Mike-Ward.Net

Google Chromebook Review – C7 Acer

I recently bought a Chrome Book for my daughter which I’m reviewing here.

I bought the newest model, the C7 Acer.

Cost

Acer C7 Chromebook
$199.00

Shipping:
$13.99

Tax:
$11.94

Total:
$224.93

So for just under $225 you can get a Chromebook delivered to your door. That fares well with tablets like the the Nook, Kindle and Nexus.

What’s in the Box

The packaging is minimal (+1). You get the laptop, battery, power supply and a micro-mesh cloth to clean the screen. There is no mouse included.

Out of the Box Experience

The battery on our model was about 3/4 charged. Plug the battery into the back of the laptop and turn it on. It takes around 15 seconds to boot. The more expensive Samsung model is suppose to boot faster.

After the initial boot finishes, it goes to a network configuration screen. It readily detected our wireless network and prompted for the required password for our network (you do secure your wireless, don’t you?).

Once it was connected to the our wireless network, it proceeded to download and install an update. I didn’t time it specifically, but it was easily less than 5 minutes.

After the second boot, it prompted us to log into a Google account. My daughter didn’t have one so we created one right there on the Chromebook following the prompts.

After the account was created I handed my daughter the laptop and haven’t looked back.

What can it do?

It can basically run the Chrome browser. That may sound limiting but think about it, how much in the form of “installed” software do you use regularly?

Microsoft Office is perhaps the one package most people feel they can’t live without. I personally won’t install Office products on my laptop. I find Office products tend to destabilize and slow down computers. If you absolutely must have Office, the online Office 365 versions faithfully reproduce the Office experience in your browser including all the irritating quirks and needless complexity. You’ll feel right at home. There are other online alternatives including services from Google.

My 13 year old daughter has had no difficulty getting her school work done on her Chromebook. She took to it like a fish to water and has not once complained that it can’t do something she needs done. Granted it’s only been 2 weeks but I don’t see that changing over time.
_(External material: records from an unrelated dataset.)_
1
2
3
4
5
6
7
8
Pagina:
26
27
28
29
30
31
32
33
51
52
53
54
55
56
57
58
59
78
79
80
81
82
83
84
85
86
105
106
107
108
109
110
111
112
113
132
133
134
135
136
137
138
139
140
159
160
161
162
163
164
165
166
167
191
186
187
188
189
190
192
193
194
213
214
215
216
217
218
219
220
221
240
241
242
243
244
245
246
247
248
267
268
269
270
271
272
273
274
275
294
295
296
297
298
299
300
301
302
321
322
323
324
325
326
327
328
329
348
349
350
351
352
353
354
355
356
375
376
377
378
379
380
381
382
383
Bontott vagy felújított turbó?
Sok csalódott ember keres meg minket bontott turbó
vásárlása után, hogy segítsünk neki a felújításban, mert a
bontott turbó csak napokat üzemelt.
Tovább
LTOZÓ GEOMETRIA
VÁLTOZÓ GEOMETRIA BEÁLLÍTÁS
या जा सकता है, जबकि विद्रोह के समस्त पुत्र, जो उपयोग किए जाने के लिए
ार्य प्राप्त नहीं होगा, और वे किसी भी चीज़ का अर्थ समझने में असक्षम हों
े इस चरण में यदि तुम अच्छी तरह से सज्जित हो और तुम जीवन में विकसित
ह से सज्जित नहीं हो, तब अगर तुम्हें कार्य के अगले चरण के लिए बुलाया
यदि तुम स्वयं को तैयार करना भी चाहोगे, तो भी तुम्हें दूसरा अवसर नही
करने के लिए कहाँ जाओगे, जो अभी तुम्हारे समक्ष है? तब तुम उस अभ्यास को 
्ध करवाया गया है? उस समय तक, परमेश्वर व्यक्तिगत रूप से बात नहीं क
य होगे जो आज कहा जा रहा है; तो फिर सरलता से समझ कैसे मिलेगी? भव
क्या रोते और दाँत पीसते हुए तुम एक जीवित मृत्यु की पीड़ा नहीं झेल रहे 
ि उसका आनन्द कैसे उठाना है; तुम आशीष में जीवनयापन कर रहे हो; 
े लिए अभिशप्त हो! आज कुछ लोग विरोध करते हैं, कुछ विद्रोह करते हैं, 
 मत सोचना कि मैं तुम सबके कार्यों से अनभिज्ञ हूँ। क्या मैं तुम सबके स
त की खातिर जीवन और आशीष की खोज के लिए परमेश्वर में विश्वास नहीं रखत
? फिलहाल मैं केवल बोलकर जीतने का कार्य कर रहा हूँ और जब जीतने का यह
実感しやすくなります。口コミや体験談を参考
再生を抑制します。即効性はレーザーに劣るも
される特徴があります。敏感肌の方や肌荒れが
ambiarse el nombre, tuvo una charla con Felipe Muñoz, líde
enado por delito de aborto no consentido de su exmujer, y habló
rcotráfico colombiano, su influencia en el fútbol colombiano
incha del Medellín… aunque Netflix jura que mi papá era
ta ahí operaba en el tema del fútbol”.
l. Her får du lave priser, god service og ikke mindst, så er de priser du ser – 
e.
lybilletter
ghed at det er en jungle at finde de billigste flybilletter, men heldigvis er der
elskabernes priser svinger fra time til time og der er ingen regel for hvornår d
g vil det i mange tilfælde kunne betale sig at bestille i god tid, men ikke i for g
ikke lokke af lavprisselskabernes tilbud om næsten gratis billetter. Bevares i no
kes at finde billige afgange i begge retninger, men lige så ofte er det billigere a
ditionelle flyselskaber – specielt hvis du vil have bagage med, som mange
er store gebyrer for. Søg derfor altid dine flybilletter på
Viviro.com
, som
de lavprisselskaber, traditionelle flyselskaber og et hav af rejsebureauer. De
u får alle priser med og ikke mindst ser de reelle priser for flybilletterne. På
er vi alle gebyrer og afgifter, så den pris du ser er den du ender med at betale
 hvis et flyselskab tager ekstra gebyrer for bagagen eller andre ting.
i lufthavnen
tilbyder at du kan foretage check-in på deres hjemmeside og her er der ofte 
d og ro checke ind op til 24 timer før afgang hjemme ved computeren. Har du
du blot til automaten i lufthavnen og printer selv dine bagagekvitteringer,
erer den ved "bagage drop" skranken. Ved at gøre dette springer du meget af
It streams and plays movies beautifully.

Other applications like Email, Word processing and Calendaring are done online. The Chromebook has links to Google’s services but you can use whatever online services you like.

Can it Print?

You can’t install software programs on a Chromebook so you might be asking yourself how it can print if you can’t install a driver. The answer is Google Cloud Print.

Google Cloud print lets you print to your printer through the Internet. It’s too involved to explain here but the setup is brilliantly simple. You open your Chrome browser on a laptop that can print to your printer, enable a few items and you’re good to go. Back on the Chromebook, the printer appears in the printers menu. For this to work of course, the laptop that can print needs to be online. However, if it’s off line, the Chromebook’s print jobs are queued (in the cloud) and printed the next time the laptop that can print is on line. It sounds complicated, but really it isn’t. It took less than 5 minutes to set it up and I had never done so before.

What about the Quality of the Hardware?

It’s surprisingly good. For your $225, you get a decent bit of hardware. The keyboard is solid and the key spacing generous enough to accommodate my adult size fingers. There are dedicated arrow and page up/page down keys. The screen is adequate and is perhaps a generation behind the current crop of laptops. That means the viewing angle is narrower and the color saturation is diminished. Very usable, just not stunning. You also get the stupid and annoying “Intel Inside” sticker (how I hate those things).

100_5811 (Small)

100_5810 (Small)

100_5813 (Small)

Will it work with a Mouse?

It seems to. I only tested it with my Microsoft Arc Mouse that comes with it’s own USB RF transmitter. Plugged it in, mouse worked. The C7 does not have Bluetooth support.

The ports are full sized (+1) including the HDMI out port.

Trackpad

Again surprisingly good. You’re not getting a Mac quality trackpad but it works quite well and even supports 2 finger scrolling. The “click” functions work like a Mac where you depress the trackpad until it “clicks”.

Conclusion

It’s not intended as a primary laptop and I would not try to convince you otherwise. It’s a sound piece of hardware the does what it says it will do. In a sense, it’s more like an appliance. Turn it on, use it, forget about it.

It does exactly what I need it to do which is to help my daughter get her school work down without me having to maintain yet another laptop. In that sense, it’s priceless.